Neste instante pintou uma baladinha com uma levada meio Reggae - aproveitei para ir ao banheiro, nada contra o gênero, simplesmente não faz minha cabeça, mas se os caras curtem eu respeito. Quando voltei, o maior riffão saía dos falantes, e em seguida uma canção cuja letra celebra o vermelho da paixão ("Com seu vestido vermelho, me provocou / Com sua língua vermelha, me tirou do sério / Nem sei se ela quer / E eu nem sei seu nome / Meu Deus, que mulher!") - é isso mesmo que eu entendi ou a cerveja tava fazendo efeito?
Enquanto o som corria, fiquei contemplando o encarte, novamente imitando um LP tal qual fizeram no disco anterior ("Tudo Em Nome Do Rock'N'Roll"), e neste meio tempo já tava rolando uma ode à SP ("São Paulo, não sei viver sem você / São Paulo, que o grande Deus te abençoe").
Ainda rolava o último som, um Blues Mississipiano com letra falando sobre mulher e bebida, mas prá mim já era o suficiente.

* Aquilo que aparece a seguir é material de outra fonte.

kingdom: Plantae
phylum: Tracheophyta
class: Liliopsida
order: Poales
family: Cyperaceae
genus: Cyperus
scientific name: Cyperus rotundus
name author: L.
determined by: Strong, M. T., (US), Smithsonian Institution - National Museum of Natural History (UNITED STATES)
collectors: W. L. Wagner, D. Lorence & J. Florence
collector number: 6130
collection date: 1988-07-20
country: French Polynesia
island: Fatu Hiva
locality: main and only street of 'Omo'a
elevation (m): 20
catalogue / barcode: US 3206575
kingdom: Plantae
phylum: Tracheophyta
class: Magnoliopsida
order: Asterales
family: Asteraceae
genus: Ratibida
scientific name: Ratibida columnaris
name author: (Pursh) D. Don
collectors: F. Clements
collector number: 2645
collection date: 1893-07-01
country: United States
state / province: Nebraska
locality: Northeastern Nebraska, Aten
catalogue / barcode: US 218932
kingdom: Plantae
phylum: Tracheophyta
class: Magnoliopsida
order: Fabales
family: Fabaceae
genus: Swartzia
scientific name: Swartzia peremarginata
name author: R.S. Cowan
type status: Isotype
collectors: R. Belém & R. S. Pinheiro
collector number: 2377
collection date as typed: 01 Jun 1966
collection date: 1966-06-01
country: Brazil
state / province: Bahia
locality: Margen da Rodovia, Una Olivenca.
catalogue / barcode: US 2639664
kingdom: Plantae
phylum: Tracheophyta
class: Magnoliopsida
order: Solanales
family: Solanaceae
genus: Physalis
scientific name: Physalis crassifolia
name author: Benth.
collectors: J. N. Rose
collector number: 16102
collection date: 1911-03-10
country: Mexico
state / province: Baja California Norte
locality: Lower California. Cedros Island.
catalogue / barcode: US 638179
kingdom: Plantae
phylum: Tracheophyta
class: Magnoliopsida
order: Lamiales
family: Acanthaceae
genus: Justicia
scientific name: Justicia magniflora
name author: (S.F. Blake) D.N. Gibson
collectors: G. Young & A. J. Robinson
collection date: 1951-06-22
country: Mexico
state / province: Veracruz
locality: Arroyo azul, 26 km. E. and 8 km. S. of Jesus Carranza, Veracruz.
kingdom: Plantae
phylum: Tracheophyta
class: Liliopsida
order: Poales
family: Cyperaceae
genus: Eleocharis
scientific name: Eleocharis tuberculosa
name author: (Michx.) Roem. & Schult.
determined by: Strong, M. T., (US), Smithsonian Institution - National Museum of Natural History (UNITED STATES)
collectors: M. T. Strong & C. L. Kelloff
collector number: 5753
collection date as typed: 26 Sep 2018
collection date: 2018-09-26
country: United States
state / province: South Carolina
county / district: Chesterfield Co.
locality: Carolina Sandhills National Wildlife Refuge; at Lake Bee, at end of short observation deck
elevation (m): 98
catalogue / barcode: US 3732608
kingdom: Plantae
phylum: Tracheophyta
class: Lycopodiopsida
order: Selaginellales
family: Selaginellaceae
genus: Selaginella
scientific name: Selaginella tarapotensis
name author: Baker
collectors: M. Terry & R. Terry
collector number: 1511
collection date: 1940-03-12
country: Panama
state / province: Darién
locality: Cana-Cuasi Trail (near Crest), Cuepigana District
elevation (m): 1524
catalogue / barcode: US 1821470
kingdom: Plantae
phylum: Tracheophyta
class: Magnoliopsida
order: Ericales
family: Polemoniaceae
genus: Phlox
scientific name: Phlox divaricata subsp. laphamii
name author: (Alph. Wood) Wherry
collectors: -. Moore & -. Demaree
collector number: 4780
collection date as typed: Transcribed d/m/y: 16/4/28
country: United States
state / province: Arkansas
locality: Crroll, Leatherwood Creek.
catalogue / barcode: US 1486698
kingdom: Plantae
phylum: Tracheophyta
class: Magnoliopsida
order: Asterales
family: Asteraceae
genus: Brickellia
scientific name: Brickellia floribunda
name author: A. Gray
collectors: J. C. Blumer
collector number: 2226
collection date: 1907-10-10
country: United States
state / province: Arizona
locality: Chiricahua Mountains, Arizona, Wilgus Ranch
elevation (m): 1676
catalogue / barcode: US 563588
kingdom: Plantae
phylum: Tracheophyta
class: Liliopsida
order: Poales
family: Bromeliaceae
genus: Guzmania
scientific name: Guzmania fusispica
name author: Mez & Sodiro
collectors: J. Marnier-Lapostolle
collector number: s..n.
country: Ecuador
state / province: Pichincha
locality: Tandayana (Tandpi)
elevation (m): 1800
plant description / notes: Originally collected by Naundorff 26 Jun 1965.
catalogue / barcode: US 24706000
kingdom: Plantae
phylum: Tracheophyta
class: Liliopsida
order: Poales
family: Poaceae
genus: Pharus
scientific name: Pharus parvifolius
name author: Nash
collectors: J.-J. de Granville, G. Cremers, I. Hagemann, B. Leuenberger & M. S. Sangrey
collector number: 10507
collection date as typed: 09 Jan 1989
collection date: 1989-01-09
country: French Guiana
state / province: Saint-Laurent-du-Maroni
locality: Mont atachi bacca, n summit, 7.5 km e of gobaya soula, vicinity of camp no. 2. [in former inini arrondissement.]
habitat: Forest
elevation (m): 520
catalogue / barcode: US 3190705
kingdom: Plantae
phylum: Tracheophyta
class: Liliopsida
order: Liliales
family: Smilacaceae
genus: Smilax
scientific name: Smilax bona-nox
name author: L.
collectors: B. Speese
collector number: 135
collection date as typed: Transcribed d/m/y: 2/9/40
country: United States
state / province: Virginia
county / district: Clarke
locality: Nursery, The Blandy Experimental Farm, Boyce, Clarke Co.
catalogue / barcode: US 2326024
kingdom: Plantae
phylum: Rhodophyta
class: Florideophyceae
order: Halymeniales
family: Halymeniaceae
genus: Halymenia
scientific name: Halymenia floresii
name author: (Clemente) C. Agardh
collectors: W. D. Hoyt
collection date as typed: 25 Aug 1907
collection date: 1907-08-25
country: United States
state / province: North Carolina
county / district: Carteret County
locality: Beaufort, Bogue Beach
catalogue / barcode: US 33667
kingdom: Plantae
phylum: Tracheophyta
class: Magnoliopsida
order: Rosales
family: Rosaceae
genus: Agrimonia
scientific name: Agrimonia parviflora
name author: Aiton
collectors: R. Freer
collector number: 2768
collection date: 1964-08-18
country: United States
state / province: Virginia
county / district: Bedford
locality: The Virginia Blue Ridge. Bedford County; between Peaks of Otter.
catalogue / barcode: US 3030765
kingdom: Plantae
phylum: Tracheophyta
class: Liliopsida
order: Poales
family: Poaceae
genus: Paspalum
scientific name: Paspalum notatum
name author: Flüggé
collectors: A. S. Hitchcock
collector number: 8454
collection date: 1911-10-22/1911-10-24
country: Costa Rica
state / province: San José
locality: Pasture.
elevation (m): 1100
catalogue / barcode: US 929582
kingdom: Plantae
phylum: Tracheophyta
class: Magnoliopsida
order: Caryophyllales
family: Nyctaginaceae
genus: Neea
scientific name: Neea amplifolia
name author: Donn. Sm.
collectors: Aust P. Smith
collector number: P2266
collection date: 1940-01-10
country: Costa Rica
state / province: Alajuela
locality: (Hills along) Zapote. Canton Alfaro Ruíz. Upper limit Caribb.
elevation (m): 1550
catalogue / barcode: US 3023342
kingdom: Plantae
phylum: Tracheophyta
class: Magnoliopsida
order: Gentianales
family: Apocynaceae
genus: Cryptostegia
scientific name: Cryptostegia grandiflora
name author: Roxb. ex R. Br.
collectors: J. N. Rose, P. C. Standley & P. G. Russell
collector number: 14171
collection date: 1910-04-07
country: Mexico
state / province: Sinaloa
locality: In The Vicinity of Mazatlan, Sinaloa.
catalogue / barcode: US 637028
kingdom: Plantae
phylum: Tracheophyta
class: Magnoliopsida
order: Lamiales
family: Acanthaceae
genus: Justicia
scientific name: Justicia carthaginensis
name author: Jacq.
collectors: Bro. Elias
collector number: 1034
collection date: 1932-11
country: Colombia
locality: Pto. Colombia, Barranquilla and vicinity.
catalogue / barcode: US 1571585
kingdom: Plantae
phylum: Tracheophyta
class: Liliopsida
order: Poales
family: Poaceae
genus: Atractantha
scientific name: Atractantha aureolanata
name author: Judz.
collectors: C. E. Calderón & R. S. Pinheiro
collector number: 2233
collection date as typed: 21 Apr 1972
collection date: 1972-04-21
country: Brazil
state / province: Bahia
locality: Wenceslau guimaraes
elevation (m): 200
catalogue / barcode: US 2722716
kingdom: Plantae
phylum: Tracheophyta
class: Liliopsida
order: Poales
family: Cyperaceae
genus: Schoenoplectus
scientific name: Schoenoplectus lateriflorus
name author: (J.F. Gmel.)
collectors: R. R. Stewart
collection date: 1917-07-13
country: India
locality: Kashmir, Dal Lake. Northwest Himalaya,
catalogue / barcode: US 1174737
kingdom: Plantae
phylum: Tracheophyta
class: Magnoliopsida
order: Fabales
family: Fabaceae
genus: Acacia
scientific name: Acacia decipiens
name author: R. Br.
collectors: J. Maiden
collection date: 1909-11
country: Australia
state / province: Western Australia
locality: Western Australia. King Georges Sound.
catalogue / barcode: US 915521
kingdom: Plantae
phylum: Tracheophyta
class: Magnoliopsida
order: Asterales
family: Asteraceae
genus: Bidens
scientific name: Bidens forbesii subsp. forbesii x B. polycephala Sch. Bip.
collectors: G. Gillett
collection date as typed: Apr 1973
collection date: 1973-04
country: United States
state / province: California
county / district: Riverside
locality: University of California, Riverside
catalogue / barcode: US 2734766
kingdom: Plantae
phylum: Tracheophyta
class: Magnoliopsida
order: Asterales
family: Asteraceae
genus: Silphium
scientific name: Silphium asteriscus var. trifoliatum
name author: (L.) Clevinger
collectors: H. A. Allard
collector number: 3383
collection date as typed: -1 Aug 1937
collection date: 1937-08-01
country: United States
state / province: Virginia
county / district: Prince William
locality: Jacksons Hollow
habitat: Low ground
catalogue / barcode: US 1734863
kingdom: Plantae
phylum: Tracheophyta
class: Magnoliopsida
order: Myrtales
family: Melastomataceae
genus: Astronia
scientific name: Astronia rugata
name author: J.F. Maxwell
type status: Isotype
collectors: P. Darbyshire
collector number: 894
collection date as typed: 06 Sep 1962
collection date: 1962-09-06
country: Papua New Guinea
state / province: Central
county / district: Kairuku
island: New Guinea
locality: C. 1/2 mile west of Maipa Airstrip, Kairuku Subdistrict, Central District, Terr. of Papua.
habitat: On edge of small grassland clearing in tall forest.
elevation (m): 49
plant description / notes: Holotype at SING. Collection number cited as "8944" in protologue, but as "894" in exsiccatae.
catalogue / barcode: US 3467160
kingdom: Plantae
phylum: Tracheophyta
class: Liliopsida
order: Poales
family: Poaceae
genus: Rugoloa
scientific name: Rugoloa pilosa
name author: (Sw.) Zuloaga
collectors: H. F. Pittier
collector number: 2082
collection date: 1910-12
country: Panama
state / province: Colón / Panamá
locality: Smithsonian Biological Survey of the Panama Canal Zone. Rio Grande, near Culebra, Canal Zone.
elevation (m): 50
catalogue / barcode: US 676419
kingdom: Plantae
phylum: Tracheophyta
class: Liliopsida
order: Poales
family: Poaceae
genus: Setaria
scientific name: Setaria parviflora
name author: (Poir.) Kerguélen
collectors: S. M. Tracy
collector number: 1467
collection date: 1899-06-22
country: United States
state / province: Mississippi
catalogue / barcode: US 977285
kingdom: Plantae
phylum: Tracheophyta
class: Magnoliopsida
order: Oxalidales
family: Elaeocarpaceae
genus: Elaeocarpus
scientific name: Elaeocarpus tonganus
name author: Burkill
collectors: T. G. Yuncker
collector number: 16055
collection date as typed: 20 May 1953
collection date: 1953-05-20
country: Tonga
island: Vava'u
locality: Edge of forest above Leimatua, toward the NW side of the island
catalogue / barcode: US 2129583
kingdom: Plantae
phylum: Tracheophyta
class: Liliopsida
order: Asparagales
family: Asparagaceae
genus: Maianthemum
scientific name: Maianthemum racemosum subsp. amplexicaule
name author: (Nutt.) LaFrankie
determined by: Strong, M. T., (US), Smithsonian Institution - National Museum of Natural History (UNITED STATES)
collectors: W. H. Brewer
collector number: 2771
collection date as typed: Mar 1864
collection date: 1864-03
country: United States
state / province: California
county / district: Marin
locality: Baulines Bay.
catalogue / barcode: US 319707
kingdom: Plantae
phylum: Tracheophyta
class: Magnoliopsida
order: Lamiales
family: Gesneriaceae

Paguei a conta, catei meu CD de volta, subi na moto e fui ver minha garota - que mané ficar pensando no sentido da vida, negócio é curtir o momento da melhor forma possível... Fui!
(P.S.: Um MUITO OBRIGADO a vocês, BEATLES, STONES, WHO, HENDRIX, JOPLIN, ZEPPELIN, SABBATH, PURPLE, GFR, FREE, HUMBLE PIE, FACES, CACTUS, MOUNTAIN, JAMES GANG, FOGHAT, JOHNNY WINTER, RORY GALLAGHER, SRV, MUTANTES, MADE IN BRAZIL, CASA DAS MÁQUINAS, PATRULHA DO ESPAÇO, BANDO DO VELHO JACK, BARANGA, CARRO BOMBA, TOMADA e muitos outros, que durante todas estas décadas vêm mantendo acesa a chama do Rock'N'Roll, mais que um gênero musical, um estado de espírito!)
Faixas:
Um pé n’água fria
Boggie do café
Página 3
Por ali ela não passou
Volts
Buggy do maluco
O asfalto queima
Têm dias
Só mais una vez
Puro prazer
Meu deus que mulher
SSP-SP
Blues da garrafa e meia
Duração: 46:25
Formação:
Marcelo Pepe Bueno (contrabaixo elétrico & guitarra havaiana)
Rodrigo Casais Gomes (guitarra, violão & baixo)
Keko Freire (bateria e percussão)
Ricardo Alpendre (cantor)
Website oficial: www.czpublicidade.com/tomada.